Mark Carney now leads the bankers’ push for net-zero carbon in his role as United Nations Special Envoy on Climate Action and Finance. But a net-zero carbon economy is not practically possible even with a full transition to nuclear power, which the City of London-centred financial oligarchy doesn’t want anyway. The cement in concrete accounts for about 8 per cent of global carbon dioxide emissions. If the cement industry were a country, it would be the world’s third-largest emitter. How would we build bridges without concrete? There’s simply no commercially viable alternative. And solar-powered aircraft won’t commercially work either. Do governments intend to keep COVID-19 border closures indefinitely and stop all air travel?

ASFI’s Roadmap for “achieving net zero emissions by 2050” makes clear the big banks funding this operation are not serious about reducing emissions in any meaningful way. Throughout the entire 95-page report there is not one reference to nuclear power, the only serious energy-dense alternative to fossil fuels. ASFI instead focuses on intermittent and energy-diffuse wind and solar power. In their controversial film Planet of the Humans, Michael Moore and Jeff Gibbs explained that “renewables” do not replace fossil fuels—they depend upon them! So the agenda is about control, despite Roadmap’s deceptive language of a “resilient and prosperous future”, “financial inclusion and well-being” and “informed choice”.

Roadmap acknowledges that the Bank for International Settlements’ Financial Stability Board (FSB) has led the development of the Task Force on Climate-related Financial Disclosures (TCFD). (It should not be lost on anyone that the FSB has also been leading the bankers’ drive for bail-in regimes.) ASFI then recommends that “All Australian Securities Exchange (ASX) listed companies, beginning with the ASX 300, report according to the TCFD recommendations by 2023 on an ‘if not, why not’ basis”. In other words, all Australian ASX-listed companies should submit to the bankers’ carbon dictatorship in disclosing “climate-related financial risks”. In his 23 September 2019 speech to the UN Secretary General’s Climate Action Summit, Carney boasted that current supporters of the G20’s TCFD “are responsible for assets totalling US$120 trillion and include the world’s globally systemic banks, top 10 global asset managers, leading pension funds and insurers”.

Recommendation 37 of the Roadmap calls for “aligning Australia’s Infrastructure Priority List produced by Infrastructure Australia with the objective of achieving net zero emissions by 2050”. Were Australia to follow such insanity, virtually no infrastructure would be built because of carbon dioxide emissions from cement in concrete.
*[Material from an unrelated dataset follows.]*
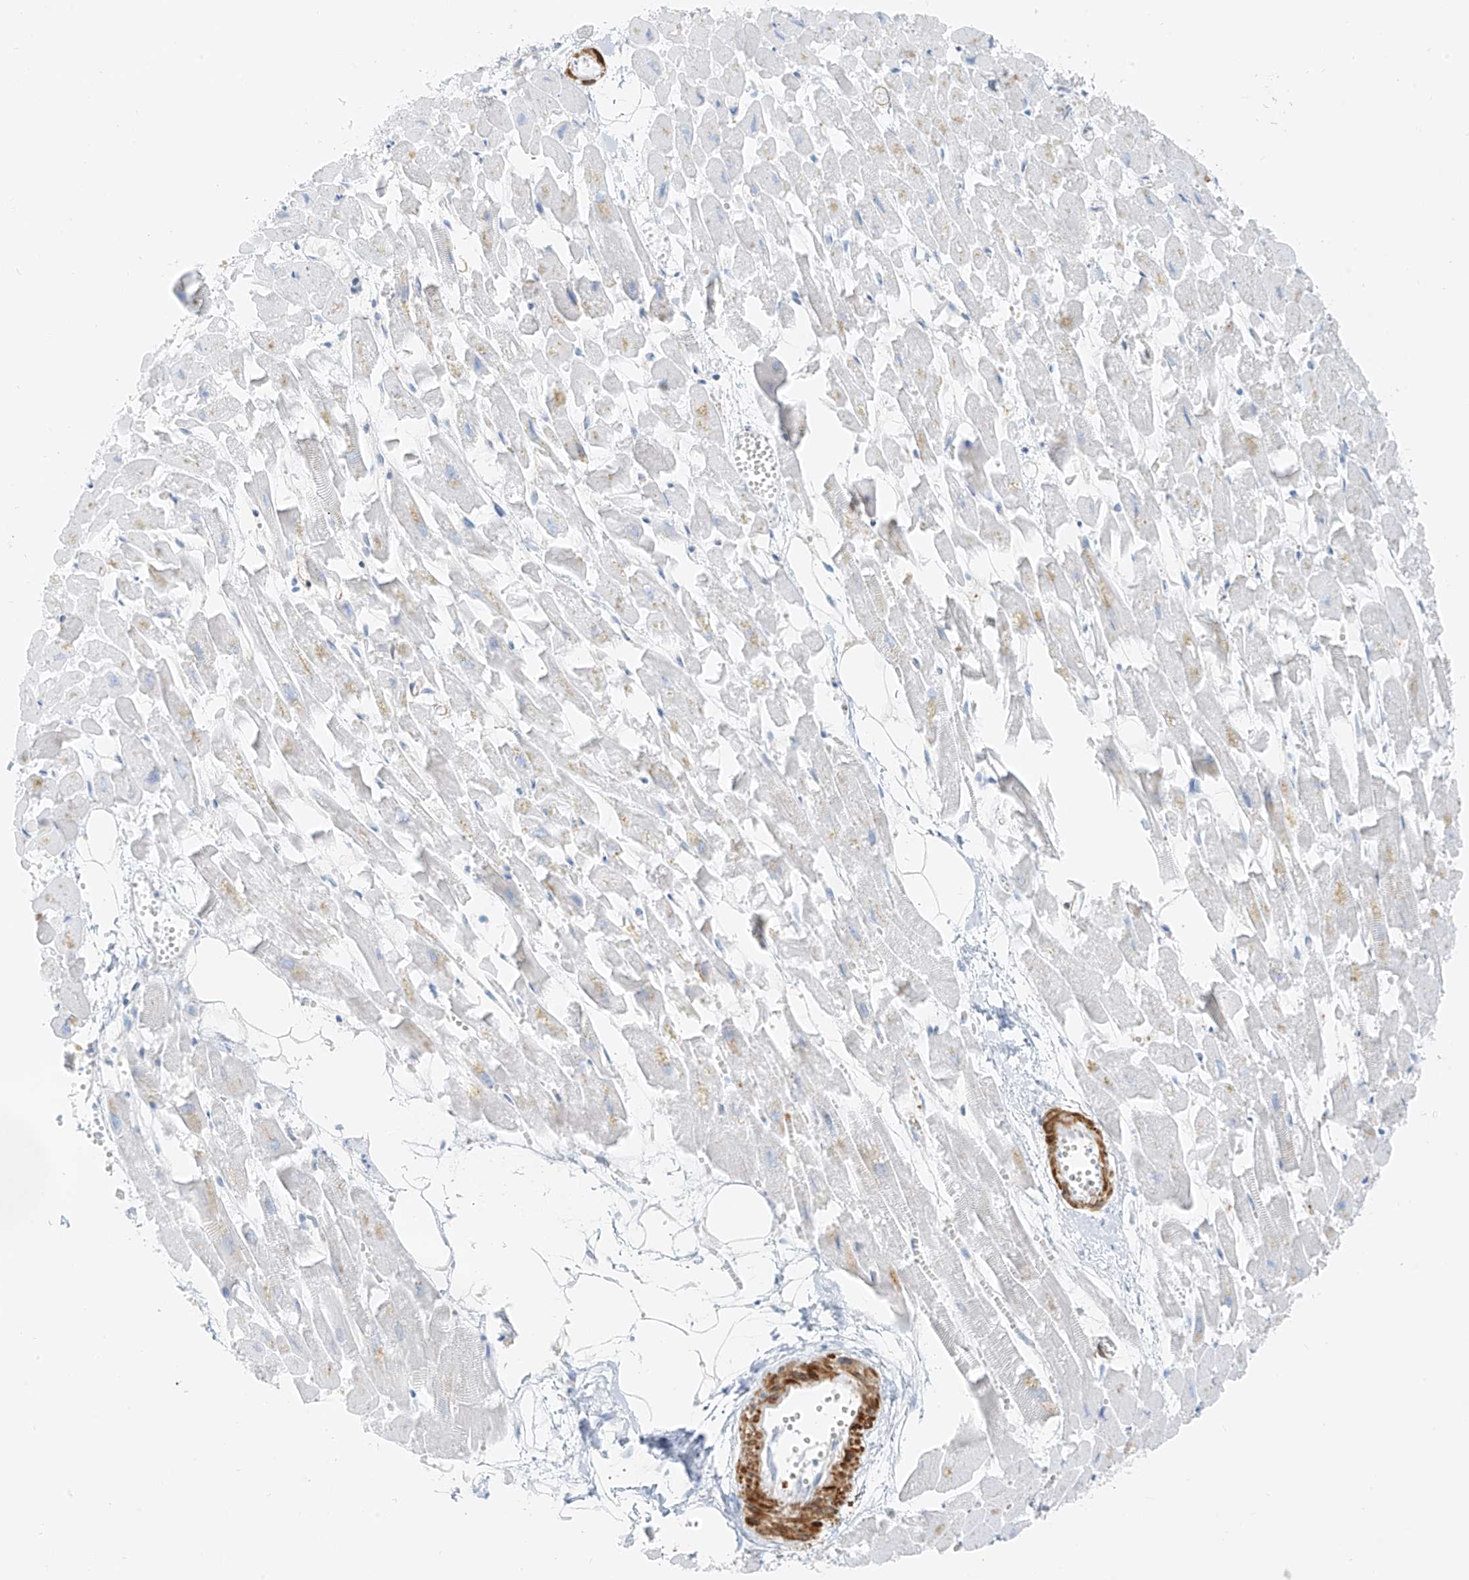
{"staining": {"intensity": "negative", "quantity": "none", "location": "none"}, "tissue": "heart muscle", "cell_type": "Cardiomyocytes", "image_type": "normal", "snomed": [{"axis": "morphology", "description": "Normal tissue, NOS"}, {"axis": "topography", "description": "Heart"}], "caption": "DAB immunohistochemical staining of normal human heart muscle shows no significant positivity in cardiomyocytes.", "gene": "SMCP", "patient": {"sex": "female", "age": 64}}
Much of the language in the Roadmap is dressed up under the banner of ethics and integrity. Such sleight of hand flies in the face of the toxic culture in banking. It’s therefore of note that ASFI Steering Committee Member Simon O’Connor is CEO of the Responsible Investment Association Australasia (RIAA), which comprises over 240 organisations and individual members who jointly manage over $9 trillion in assets globally. RIAA’s Ethical Investment Trade Mark Symbol requires the exclusion of fossil fuels, uranium mining and nuclear power. Big auditors KPMG and EY partner with RIAA in its Independent Verification Panel by confirming a product’s Certified Responsible Investment status. Excluding nuclear power under the banner of ethics should be a wake-up call, as this energy-dense alternative is the only option to uplift all people of the world out of poverty.